[[ Task input open ]]

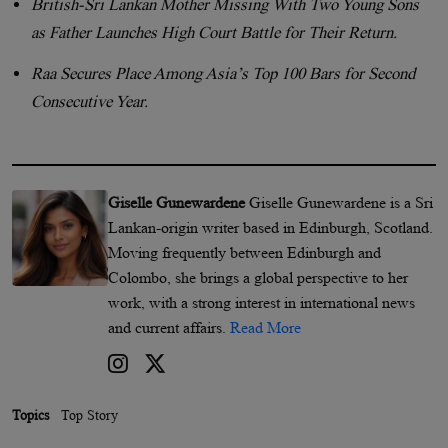
British-Sri Lankan Mother Missing With Two Young Sons
as Father Launches High Court Battle for Their Return.
Raa Secures Place Among Asia’s Top 100 Bars for Second
Consecutive Year.
Giselle Gunewardene
Giselle Gunewardene is a Sri
Lankan-origin writer based in Edinburgh, Scotland.
Moving frequently between Edinburgh and
Colombo, she brings a global perspective to her
work, with a strong interest in international news
and current affairs.
Read More
Topics
Top Story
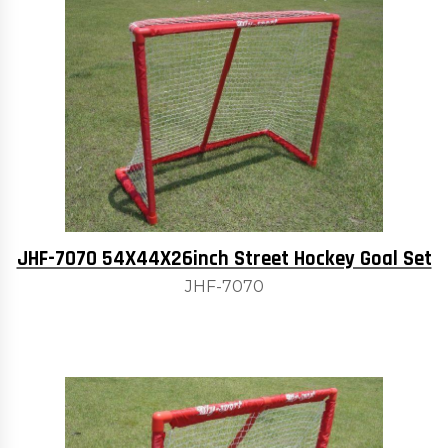
JHF-7070 54X44X26inch Street Hockey Goal Set
JHF-7070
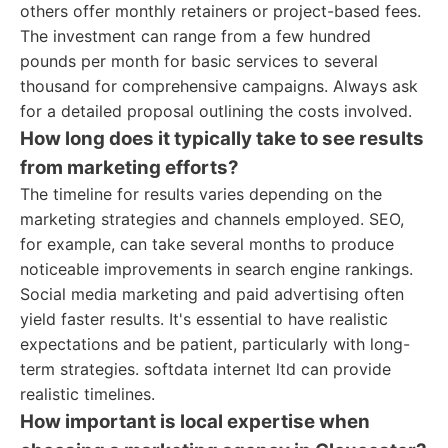
others offer monthly retainers or project-based fees.
The investment can range from a few hundred
pounds per month for basic services to several
thousand for comprehensive campaigns. Always ask
for a detailed proposal outlining the costs involved.
How long does it typically take to see results
from marketing efforts?
The timeline for results varies depending on the
marketing strategies and channels employed. SEO,
for example, can take several months to produce
noticeable improvements in search engine rankings.
Social media marketing and paid advertising often
yield faster results. It's essential to have realistic
expectations and be patient, particularly with long-
term strategies. softdata internet ltd can provide
realistic timelines.
How important is local expertise when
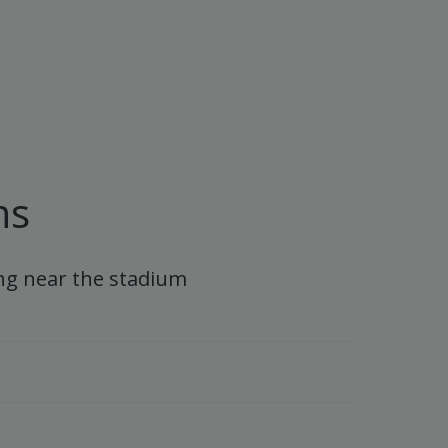
ns
ng near the stadium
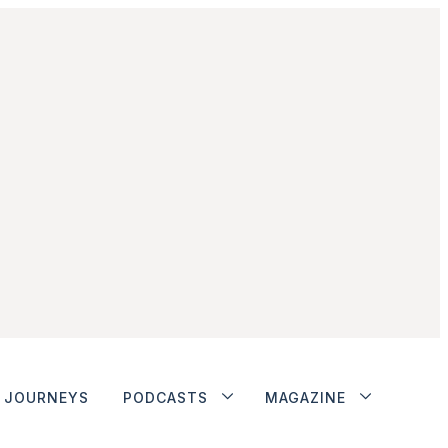
JOURNEYS
PODCASTS
MAGAZINE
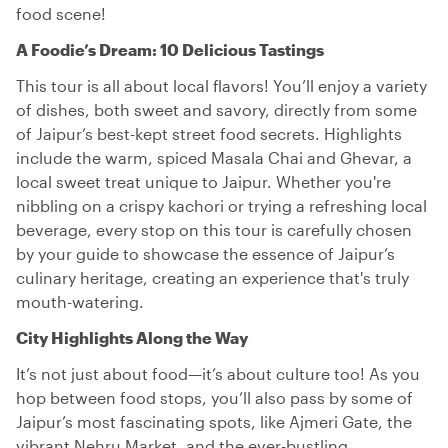
food scene!
A Foodie’s Dream: 10 Delicious Tastings
This tour is all about local flavors! You’ll enjoy a variety
of dishes, both sweet and savory, directly from some
of Jaipur’s best-kept street food secrets. Highlights
include the warm, spiced Masala Chai and Ghevar, a
local sweet treat unique to Jaipur. Whether you're
nibbling on a crispy kachori or trying a refreshing local
beverage, every stop on this tour is carefully chosen
by your guide to showcase the essence of Jaipur’s
culinary heritage, creating an experience that's truly
mouth-watering.
City Highlights Along the Way
It’s not just about food—it’s about culture too! As you
hop between food stops, you’ll also pass by some of
Jaipur’s most fascinating spots, like Ajmeri Gate, the
vibrant Nehru Market, and the ever-bustling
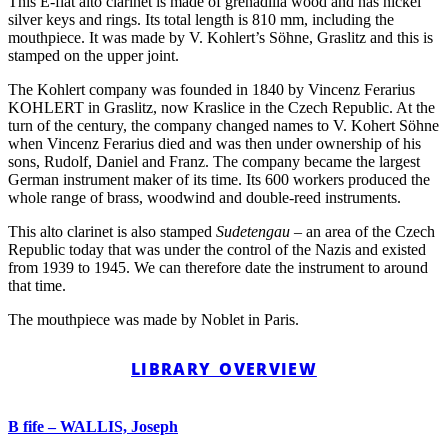
This E-flat alto clarinet is made of grenadilla wood and has nickel
silver keys and rings. Its total length is 810 mm, including the
mouthpiece. It was made by V. Kohlert’s Söhne, Graslitz and this is
stamped on the upper joint.
The Kohlert company was founded in 1840 by Vincenz Ferarius
KOHLERT in Graslitz, now Kraslice in the Czech Republic. At the
turn of the century, the company changed names to V. Kohert Söhne
when Vincenz Ferarius died and was then under ownership of his
sons, Rudolf, Daniel and Franz. The company became the largest
German instrument maker of its time. Its 600 workers produced the
whole range of brass, woodwind and double-reed instruments.
This alto clarinet is also stamped
Sudetengau
– an area of the Czech
Republic today that was under the control of the Nazis and existed
from 1939 to 1945. We can therefore date the instrument to around
that time.
The mouthpiece was made by Noblet in Paris.
LIBRARY OVERVIEW
B fife – WALLIS, Joseph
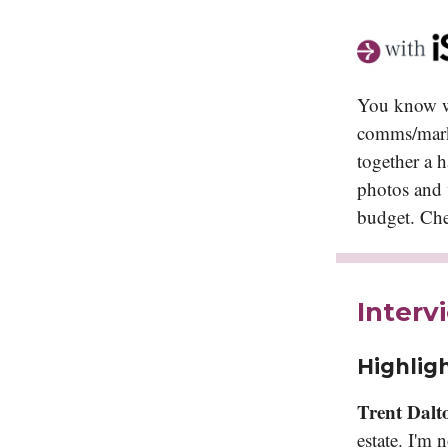
You know wh
comms/marke
together a h
photos and v
budget. Ch
Interv
Highligh
Trent Dalt
estate. I'm 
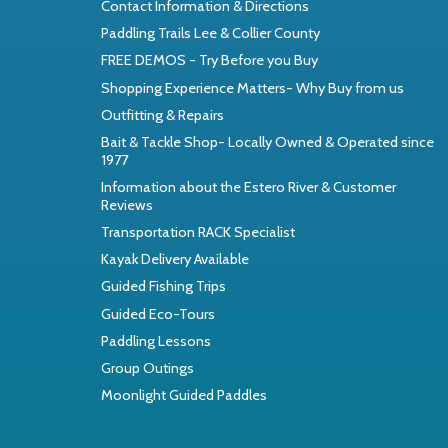
Contact Information & Directions
Paddling Trails Lee & Collier County
FREE DEMOS - Try Before you Buy
Shopping Experience Matters- Why Buy from us
Outfitting & Repairs
Bait & Tackle Shop- Locally Owned & Operated since
1977
Information about the Estero River & Customer
Reviews
Transportation RACK Specialist
Kayak Delivery Available
Guided Fishing Trips
Guided Eco-Tours
Paddling Lessons
Group Outings
Moonlight Guided Paddles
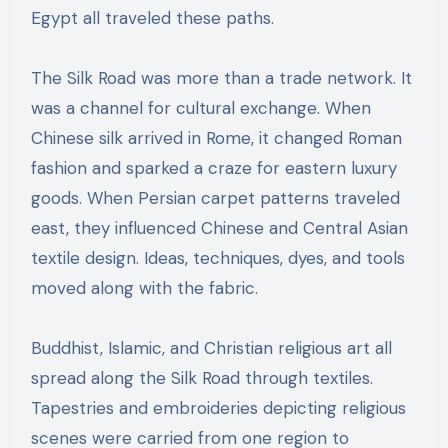
Egypt all traveled these paths.
The Silk Road was more than a trade network. It
was a channel for cultural exchange. When
Chinese silk arrived in Rome, it changed Roman
fashion and sparked a craze for eastern luxury
goods. When Persian carpet patterns traveled
east, they influenced Chinese and Central Asian
textile design. Ideas, techniques, dyes, and tools
moved along with the fabric.
Buddhist, Islamic, and Christian religious art all
spread along the Silk Road through textiles.
Tapestries and embroideries depicting religious
scenes were carried from one region to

[[ Task input closed ]]

■ Task instructions ■
Set down, word for word, the text of the records from their beginning through the line containing "ng near the stadium", including that line. Omit the pictures.

■ Task answer ■
British-Sri Lankan Mother Missing With Two Young Sons
as Father Launches High Court Battle for Their Return.
Raa Secures Place Among Asia’s Top 100 Bars for Second
Consecutive Year.
Giselle Gunewardene
Giselle Gunewardene is a Sri
Lankan-origin writer based in Edinburgh, Scotland.
Moving frequently between Edinburgh and
Colombo, she brings a global perspective to her
work, with a strong interest in international news
and current affairs.
Read More
Topics
Top Story
JHF-7070 54X44X26inch Street Hockey Goal Set
JHF-7070
others offer monthly retainers or project-based fees.
The investment can range from a few hundred
pounds per month for basic services to several
thousand for comprehensive campaigns. Always ask
for a detailed proposal outlining the costs involved.
How long does it typically take to see results
from marketing efforts?
The timeline for results varies depending on the
marketing strategies and channels employed. SEO,
for example, can take several months to produce
noticeable improvements in search engine rankings.
Social media marketing and paid advertising often
yield faster results. It's essential to have realistic
expectations and be patient, particularly with long-
term strategies. softdata internet ltd can provide
realistic timelines.
How important is local expertise when
ns
ng near the stadium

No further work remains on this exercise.